Activity
Restate word for word the lines of the entries below, starting with the line that holds "Spores are present." and ending with the line that holds "All are parasitic.", and no others.
--------
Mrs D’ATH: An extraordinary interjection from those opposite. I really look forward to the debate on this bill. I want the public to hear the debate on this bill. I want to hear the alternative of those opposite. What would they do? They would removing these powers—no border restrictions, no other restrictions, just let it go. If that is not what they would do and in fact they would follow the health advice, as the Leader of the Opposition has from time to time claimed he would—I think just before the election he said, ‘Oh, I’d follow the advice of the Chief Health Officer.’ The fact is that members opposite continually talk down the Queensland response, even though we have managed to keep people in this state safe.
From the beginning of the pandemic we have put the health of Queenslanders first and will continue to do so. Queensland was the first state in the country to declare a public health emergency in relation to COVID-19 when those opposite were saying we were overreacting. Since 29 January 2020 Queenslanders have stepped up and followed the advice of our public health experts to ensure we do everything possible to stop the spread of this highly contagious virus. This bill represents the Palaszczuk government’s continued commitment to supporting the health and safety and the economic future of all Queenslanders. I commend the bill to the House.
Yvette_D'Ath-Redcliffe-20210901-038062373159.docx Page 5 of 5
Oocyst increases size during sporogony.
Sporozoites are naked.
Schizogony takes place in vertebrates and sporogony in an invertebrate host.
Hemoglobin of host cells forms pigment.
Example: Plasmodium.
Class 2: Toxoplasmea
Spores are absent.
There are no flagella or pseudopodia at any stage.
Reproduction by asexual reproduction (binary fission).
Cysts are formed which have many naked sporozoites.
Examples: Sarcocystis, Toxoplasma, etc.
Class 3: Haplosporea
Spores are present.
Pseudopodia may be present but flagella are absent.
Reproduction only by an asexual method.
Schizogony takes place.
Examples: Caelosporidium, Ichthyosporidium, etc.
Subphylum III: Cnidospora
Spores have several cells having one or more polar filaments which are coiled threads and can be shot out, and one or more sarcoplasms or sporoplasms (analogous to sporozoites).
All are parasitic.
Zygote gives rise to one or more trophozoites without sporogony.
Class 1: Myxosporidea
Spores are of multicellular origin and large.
--------
Solved exercise
Spores are present.
Pseudopodia may be present but flagella are absent.
Reproduction only by an asexual method.
Schizogony takes place.
Examples: Caelosporidium, Ichthyosporidium, etc.
Subphylum III: Cnidospora
Spores have several cells having one or more polar filaments which are coiled threads and can be shot out, and one or more sarcoplasms or sporoplasms (analogous to sporozoites).
All are parasitic.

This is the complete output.